O partido de Donald Trump impediu nesta quinta-feira (9) que o Congresso dos Estados Unidos debata um projeto de lei destinado a limitar o poder do presidente em iniciar conflitos militares. A sessão, convocada durante o recesso parlamentar, foi encerrada abruptamente pelo deputado republicano Chris Smith, sem permitir a manifestação do deputado democrata Glenn Ivey, o que gerou protestos.


Deputados da oposição democrata defendem o fim permanente da guerra, especialmente após o cessar-fogo no Irã. Eles criticam a condução do governo Trump, classificando o conflito como perigoso e não autorizado, resultado de decisões unilaterais que ignoraram a prerrogativa constitucional do Congresso de declarar guerra. A liderança da Câmara, sob o republicano Mike Johnson, é acusada de evitar votações e manter o Legislativo inativo.

• Registros apresentados:
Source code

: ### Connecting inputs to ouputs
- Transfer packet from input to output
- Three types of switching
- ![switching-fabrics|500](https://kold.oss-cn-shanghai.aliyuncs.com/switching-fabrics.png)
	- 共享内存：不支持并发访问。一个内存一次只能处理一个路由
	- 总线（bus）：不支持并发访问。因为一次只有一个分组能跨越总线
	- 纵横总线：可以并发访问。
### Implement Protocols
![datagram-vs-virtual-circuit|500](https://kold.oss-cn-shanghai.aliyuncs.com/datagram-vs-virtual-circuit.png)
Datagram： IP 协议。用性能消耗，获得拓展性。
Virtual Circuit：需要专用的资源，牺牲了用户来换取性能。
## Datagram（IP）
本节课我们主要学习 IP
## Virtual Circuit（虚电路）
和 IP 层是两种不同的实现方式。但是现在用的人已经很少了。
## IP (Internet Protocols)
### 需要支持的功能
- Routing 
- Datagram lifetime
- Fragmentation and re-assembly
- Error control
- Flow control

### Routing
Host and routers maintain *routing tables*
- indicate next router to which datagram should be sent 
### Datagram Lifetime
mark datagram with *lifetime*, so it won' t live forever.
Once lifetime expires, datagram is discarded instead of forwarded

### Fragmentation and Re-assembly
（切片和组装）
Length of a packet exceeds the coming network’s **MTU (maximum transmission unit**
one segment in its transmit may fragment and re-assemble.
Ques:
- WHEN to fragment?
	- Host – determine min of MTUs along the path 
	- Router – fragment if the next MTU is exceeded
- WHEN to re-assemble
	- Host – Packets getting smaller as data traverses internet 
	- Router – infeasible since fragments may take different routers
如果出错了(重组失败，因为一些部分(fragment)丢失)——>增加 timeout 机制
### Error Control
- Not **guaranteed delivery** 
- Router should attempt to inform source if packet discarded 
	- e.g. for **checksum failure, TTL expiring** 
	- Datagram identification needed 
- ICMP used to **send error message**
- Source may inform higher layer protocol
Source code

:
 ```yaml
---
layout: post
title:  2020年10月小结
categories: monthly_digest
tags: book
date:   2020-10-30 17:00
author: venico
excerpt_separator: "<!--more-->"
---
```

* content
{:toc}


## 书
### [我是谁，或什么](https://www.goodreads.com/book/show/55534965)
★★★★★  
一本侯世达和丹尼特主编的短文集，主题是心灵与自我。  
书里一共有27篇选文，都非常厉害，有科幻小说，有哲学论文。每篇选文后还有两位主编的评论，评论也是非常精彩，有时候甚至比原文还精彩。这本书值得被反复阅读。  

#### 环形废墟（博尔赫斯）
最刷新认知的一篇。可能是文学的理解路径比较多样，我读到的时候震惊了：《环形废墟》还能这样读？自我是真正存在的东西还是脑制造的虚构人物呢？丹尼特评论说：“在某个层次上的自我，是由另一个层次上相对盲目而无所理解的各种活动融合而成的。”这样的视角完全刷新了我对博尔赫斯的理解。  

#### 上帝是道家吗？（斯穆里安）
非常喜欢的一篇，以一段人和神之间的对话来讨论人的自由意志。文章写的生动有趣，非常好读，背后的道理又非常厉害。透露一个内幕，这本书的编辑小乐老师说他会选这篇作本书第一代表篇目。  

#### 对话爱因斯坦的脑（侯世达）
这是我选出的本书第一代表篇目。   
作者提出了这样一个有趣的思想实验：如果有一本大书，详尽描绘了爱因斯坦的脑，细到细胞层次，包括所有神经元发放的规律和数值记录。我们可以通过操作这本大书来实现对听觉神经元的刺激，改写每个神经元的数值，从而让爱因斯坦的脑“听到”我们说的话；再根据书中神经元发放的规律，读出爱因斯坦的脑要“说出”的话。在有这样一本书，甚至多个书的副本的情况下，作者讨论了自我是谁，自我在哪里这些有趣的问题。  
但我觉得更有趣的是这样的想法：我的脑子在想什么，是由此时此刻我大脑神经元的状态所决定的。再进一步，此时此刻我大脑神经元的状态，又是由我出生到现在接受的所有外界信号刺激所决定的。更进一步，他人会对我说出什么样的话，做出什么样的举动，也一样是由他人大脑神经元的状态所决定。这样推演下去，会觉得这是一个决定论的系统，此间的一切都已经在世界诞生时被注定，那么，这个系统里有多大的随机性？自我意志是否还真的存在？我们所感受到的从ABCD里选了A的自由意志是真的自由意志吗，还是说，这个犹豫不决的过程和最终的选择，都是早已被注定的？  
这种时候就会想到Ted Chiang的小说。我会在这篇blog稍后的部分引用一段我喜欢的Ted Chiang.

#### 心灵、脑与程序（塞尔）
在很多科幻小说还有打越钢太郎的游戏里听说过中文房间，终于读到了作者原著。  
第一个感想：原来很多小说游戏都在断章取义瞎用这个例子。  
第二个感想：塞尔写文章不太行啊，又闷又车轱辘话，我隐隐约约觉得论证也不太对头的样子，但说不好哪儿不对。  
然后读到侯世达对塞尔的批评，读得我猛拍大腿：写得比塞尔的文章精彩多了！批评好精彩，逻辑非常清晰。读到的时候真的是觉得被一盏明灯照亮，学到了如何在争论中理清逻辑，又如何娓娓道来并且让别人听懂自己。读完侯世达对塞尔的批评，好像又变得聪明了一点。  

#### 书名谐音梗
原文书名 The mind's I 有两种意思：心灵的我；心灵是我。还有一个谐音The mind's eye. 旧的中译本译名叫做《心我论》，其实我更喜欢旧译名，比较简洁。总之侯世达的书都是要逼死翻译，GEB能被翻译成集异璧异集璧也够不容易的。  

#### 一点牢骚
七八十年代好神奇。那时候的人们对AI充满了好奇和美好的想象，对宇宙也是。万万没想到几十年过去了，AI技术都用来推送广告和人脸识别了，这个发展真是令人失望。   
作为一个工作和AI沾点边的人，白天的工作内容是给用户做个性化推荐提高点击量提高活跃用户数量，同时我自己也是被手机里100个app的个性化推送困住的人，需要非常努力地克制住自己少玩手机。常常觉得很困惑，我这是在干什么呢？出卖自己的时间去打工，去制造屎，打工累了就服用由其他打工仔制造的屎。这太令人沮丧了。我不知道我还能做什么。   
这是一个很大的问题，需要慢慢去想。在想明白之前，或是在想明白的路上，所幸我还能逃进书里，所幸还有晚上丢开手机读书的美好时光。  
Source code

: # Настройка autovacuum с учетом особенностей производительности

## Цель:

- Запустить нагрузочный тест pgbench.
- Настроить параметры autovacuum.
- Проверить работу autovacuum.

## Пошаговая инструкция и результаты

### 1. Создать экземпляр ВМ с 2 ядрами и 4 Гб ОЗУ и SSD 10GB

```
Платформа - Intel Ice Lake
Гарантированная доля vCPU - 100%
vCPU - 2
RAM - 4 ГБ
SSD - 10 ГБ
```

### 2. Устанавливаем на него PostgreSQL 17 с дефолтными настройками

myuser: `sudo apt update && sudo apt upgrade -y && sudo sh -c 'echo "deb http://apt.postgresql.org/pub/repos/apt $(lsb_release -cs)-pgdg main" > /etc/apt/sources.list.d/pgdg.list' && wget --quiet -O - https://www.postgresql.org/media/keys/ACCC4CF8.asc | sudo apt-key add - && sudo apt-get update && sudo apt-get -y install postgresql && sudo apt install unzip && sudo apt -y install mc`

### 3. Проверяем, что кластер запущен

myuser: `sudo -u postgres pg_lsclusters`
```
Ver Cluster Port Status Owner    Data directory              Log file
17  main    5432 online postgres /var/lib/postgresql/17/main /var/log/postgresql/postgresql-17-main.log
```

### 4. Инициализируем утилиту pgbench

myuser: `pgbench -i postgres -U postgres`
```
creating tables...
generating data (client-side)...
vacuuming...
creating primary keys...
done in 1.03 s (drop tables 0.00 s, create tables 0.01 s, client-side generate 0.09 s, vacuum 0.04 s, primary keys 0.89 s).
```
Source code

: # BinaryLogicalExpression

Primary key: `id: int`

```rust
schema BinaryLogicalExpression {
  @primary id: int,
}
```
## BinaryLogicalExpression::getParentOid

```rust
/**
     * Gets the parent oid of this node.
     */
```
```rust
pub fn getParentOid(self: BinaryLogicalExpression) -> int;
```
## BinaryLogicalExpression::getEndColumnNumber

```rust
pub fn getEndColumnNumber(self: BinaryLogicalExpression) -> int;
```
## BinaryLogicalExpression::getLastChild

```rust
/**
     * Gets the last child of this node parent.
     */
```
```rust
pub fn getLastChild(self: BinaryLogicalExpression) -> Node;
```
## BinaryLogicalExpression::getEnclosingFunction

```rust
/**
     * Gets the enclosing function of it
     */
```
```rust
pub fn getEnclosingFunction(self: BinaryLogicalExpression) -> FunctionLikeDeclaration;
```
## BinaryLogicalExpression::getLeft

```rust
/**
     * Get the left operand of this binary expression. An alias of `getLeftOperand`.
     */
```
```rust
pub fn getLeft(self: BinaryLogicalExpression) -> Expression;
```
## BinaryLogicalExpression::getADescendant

• Descrição do exercício:
Pode prolongar a notícia sobre o projeto que limita o poder do presidente de iniciar conflitos militares, a partir do ponto em que ela para? Os registros vêm de outra fonte, sem relação com a notícia.

• Resultado do exercício:
As críticas também abrangem falhas estratégicas e diplomáticas, com a alegação de que a guerra fortaleceu o Irã e não conteve avanços nucleares. Parlamentares defendem que a solução para a crise deve ser diplomática, criticando o abandono de acordos anteriores. A retórica considerada extrema por parte do presidente, incluindo ameaças de genocídio, também foi questionada, com a deputada democrata Sara Jacobs afirmando que “ameaçar genocídio não é uma tática de negociação”.
O alto custo humano e financeiro do conflito, com mortes e ferimentos de militares americanos e elevados gastos públicos, é outro ponto de preocupação, especialmente diante de problemas internos como o acesso à saúde que permanecem sem solução.